El especialista también advirtió sobre una de las interpretaciones que quedaron instaladas en la memoria colectiva: que los jóvenes fueron secuestrados exclusivamente por su participación en los reclamos por el boleto estudiantil. “Fue un motivo, pero no el único. Uno podría pensar que fueron varios los motivos por los cuales la dictadura puso el foco en esos diez estudiantes”, explicó.
Para Cerezo, la consigna “Los lápices siguen escribiendo” conserva plena vigencia. “La desaparición forzada de personas no terminó. Esos seis desaparecidos siguen desaparecidos. Los perpetradores nunca dijeron dónde estaban esos cuerpos y, mientras no lo digan, también se sigue cometiendo ese delito”, afirmó.

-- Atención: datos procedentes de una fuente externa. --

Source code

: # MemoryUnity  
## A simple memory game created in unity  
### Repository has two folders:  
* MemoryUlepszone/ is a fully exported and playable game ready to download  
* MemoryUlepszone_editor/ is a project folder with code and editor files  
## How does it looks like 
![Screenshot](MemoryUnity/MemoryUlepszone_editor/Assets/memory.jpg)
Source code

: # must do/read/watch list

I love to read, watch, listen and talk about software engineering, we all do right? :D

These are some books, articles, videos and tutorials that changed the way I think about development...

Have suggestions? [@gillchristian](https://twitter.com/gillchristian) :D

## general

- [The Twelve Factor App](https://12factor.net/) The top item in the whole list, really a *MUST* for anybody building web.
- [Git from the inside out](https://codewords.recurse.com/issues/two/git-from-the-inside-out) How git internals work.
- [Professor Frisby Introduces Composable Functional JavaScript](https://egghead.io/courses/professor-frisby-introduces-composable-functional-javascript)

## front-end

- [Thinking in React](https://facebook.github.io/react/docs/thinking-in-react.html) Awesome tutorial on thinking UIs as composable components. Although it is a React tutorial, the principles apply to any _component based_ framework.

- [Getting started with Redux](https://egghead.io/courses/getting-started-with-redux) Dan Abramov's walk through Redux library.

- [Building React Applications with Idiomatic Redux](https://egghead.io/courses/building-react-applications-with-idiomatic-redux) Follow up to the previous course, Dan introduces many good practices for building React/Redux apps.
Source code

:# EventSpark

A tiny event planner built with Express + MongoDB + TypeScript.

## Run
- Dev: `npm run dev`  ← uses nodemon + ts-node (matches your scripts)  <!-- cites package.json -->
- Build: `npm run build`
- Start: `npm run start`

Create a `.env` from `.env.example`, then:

En ese sentido, planteó que el 50° aniversario permite volver sobre el acontecimiento desde los desafíos actuales. “Es una oportunidad para pensar qué nos dice ese pasado sobre este presente. Uno de los valores fundamentales que nos transmitieron esos jóvenes fue el compromiso colectivo y la honestidad intelectual en esa lucha. Son legados que siguen en pie y nos pueden guiar en este presente oscuro que vivimos”, sostuvo.
Desde el CEM, la conmemoración se inscribe en un trabajo permanente alrededor de la memoria, el pasado reciente y el terrorismo de Estado. Durante este año, el Centro lleva adelante una serie de pódcasts con entrevistas a autores e investigadores que publicaron trabajos sobre el período.
“La socialización de lo que pasó sigue siendo importante”, afirmó Cerezo. También destacó el compromiso de la Universidad con la transmisión de la memoria y la defensa de los derechos de los estudiantes. “El compromiso de toda la universidad para que no vuelva a suceder aquello que sucedió está más que demostrado”, concluyó.